Opened 13 years ago
Closed 13 years ago
#187 closed incident (fixed)
ProxyCope geen internet
Reported by: | huub | Owned by: | |
---|---|---|---|
Keywords: | Cc: | ||
Location: | Generiek |
Description
Zelfde verschijnsel als bij ProxyDeClercq:
ProxyCope# fetch -o /dev/null http://www.nu.nl
...
ProxyCope# ping 8.8.8.8
PING 8.8.8.8 (8.8.8.8): 56 data bytes
ping: sendto: Operation not permitted
Is er iets mis met de firewall regels?
ProxyCope# pfctl -s rules
No ALTQ support in kernel
ALTQ related functions disabled
pass out on sis0 all flags S/SA keep state (source-track rule, max-src-states 10)
pass on lo0 all flags S/SA keep state
block drop in all
pass in on sis0 inet proto tcp from any to 83.162.36.91 port = ssh flags S/SA keep state
pass in on sis1 inet proto tcp from 172.16.0.0/12 to 172.17.8.68 port = ssh flags S/SA keep state
pass in on sis1 inet proto tcp from 172.16.0.0/12 to 172.17.8.68 port = domain flags S/SA keep state
pass in on sis1 inet proto udp from 172.16.0.0/12 to 172.17.8.68 port = domain keep state
pass in on sis1 inet proto tcp from any to any port = http flags S/SA keep state
pass in on sis1 inet proto tcp from any to any port = https flags S/SA keep state
pass in on sis1 inet proto icmp from 172.16.0.0/12 to 172.17.8.68 keep state
Op ProxyPlantsoen (die het wel goed doet) zie ik:
ProxyPlantsoen# pfctl -s rules
No ALTQ support in kernel
ALTQ related functions disabled
block drop in on sis0 inet from any to 10.0.1.100
block drop in on sis1 inet from any to 172.17.169.66
pass in on sis1 inet proto tcp from 172.16.0.0/12 to any port = http flags S/SA keep state
pass in on sis1 inet proto tcp from 172.16.0.0/12 to any port = https flags S/SA keep state
pass out on sis1 all flags S/SA keep state
pass out on sis0 all flags S/SA keep state
block drop in on sis1 inet proto tcp from 172.16.0.0/12 to 172.17.169.66 port = http
block drop in on sis1 inet proto tcp from 172.16.0.0/12 to 172.17.169.66 port = https
pass in on sis1 inet proto udp from 172.16.0.0/12 to 172.17.169.66 port = domain keep state
pass in on sis1 inet proto udp from 172.16.0.0/12 to 172.17.169.66 port = ntp keep state
pass in on sis1 inet proto udp from 172.16.0.0/12 to 172.17.169.66 port = snmp keep state
pass in on sis1 inet proto udp from 172.16.0.0/12 to 172.17.169.66 port = 12345 keep state
pass in on sis1 inet proto tcp from 172.16.0.0/12 to 172.17.169.66 port = ssh flags S/SA keep state
pass in on sis1 inet proto tcp from 172.16.0.0/12 to 172.17.169.66 port = ntp flags S/SA keep state
pass in on sis1 inet proto tcp from 172.16.0.0/12 to 172.17.169.66 port = 3128 flags S/SA keep state
pass in on sis1 inet proto icmp from 172.16.0.0/12 to 172.17.169.66 keep state
pass in on sis0 inet proto tcp from any to 10.0.1.100 port = ssh flags S/SA keep state
pass in on sis0 inet proto udp from any to 10.0.1.100 port = snmp keep state
pass on sis0 inet from 10.0.0.0/8 to 172.16.0.0/12 flags S/SA keep state
pass on sis0 inet from 192.168.0.0/16 to 172.16.0.0/12 flags S/SA keep state
block drop on sis1 inet from 172.16.0.0/12 to 10.0.0.0/8
block drop on sis1 inet from 172.16.0.0/12 to 192.168.0.0/16
pass in on sis1 all flags S/SA keep state
?

> _Datasetfragment_:
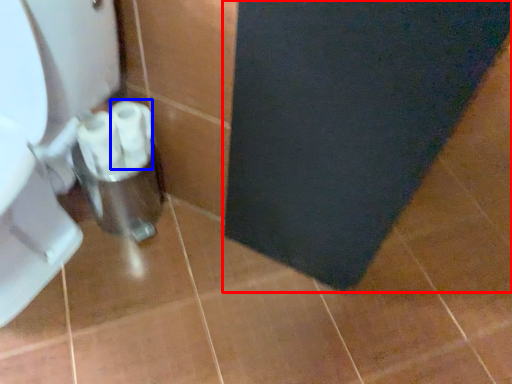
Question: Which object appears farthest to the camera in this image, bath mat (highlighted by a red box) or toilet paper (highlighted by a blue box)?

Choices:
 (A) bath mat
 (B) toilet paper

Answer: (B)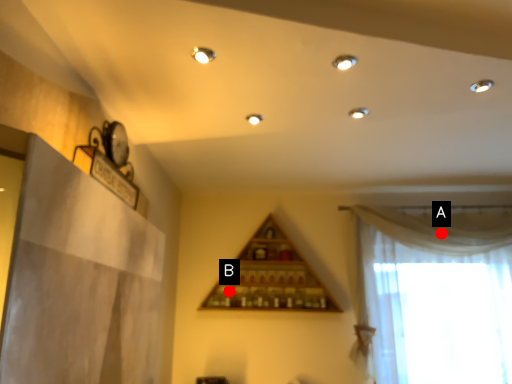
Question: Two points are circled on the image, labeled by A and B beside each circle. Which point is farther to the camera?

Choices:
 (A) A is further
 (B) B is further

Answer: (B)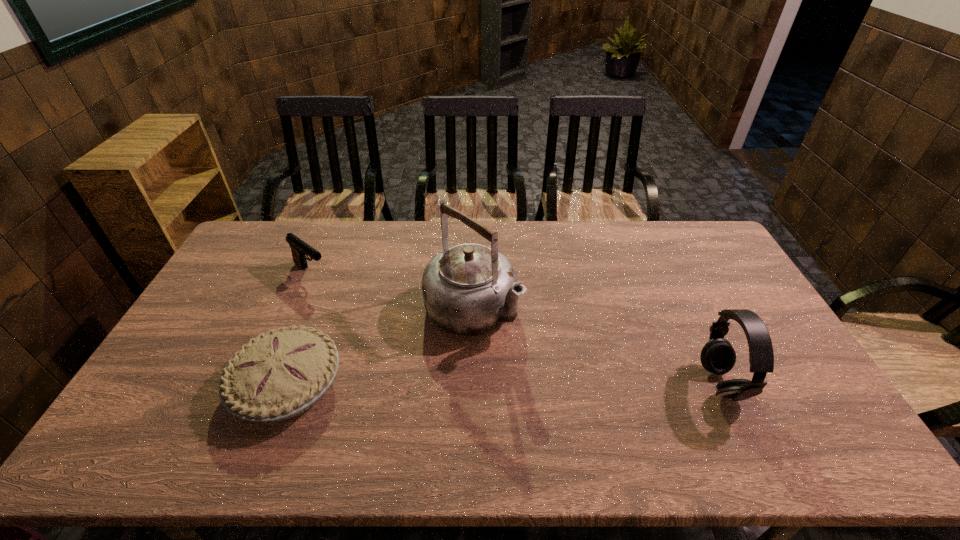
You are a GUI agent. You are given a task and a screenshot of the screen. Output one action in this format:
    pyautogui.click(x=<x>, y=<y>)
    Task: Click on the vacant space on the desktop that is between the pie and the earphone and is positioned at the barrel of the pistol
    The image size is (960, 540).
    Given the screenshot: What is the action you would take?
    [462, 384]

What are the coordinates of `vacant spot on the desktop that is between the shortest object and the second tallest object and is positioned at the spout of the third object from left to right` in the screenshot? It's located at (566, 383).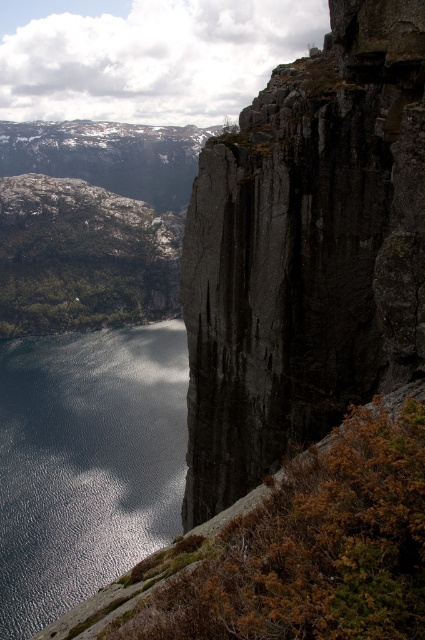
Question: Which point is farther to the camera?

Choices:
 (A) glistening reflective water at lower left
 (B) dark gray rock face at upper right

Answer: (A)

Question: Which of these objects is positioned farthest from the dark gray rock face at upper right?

...

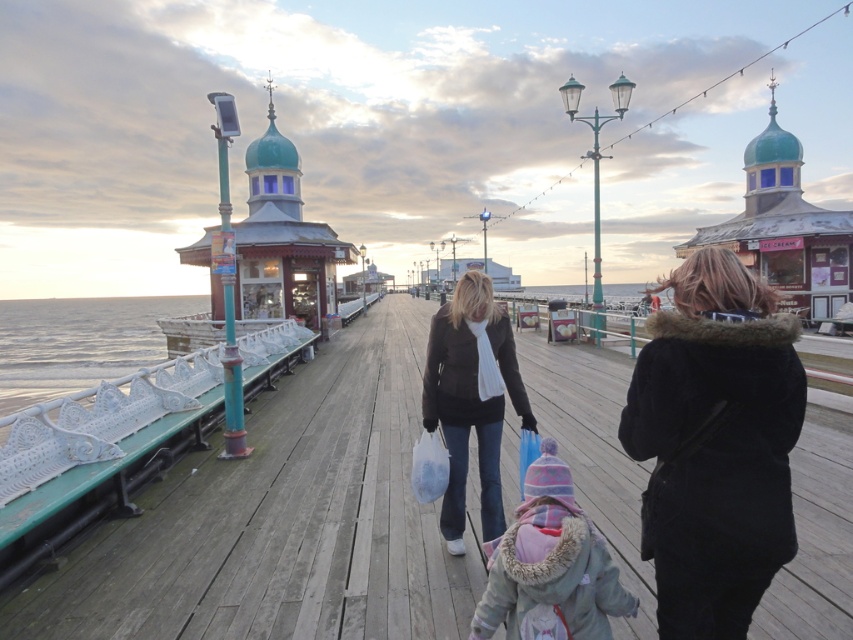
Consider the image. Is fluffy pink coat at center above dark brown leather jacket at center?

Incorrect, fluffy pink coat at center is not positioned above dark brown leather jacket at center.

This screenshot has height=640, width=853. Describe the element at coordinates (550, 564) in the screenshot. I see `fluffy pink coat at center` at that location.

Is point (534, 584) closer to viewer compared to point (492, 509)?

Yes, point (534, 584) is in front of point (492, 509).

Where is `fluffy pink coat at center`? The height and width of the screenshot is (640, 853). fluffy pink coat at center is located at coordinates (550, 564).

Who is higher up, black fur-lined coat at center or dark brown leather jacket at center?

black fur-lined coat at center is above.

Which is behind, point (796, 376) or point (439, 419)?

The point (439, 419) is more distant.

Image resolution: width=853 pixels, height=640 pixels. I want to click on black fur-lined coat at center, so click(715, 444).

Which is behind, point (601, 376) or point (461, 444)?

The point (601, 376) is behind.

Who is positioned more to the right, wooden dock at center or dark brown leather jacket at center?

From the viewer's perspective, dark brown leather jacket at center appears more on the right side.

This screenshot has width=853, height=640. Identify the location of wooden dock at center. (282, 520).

> _Vereiste actie_:
Beantwoord deze vragen met gegevens uit de aangeleverde tekst:
1. Wie heeft het incident gemeld?
2. Welke foutmelding volgt op ProxyCope na het commando ping 8.8.8.8?
3. Welke proxy werkt volgens de melder wel goed?

> _Oplossing_:
1. huub
2. ping: sendto: Operation not permitted
3. ProxyPlantsoen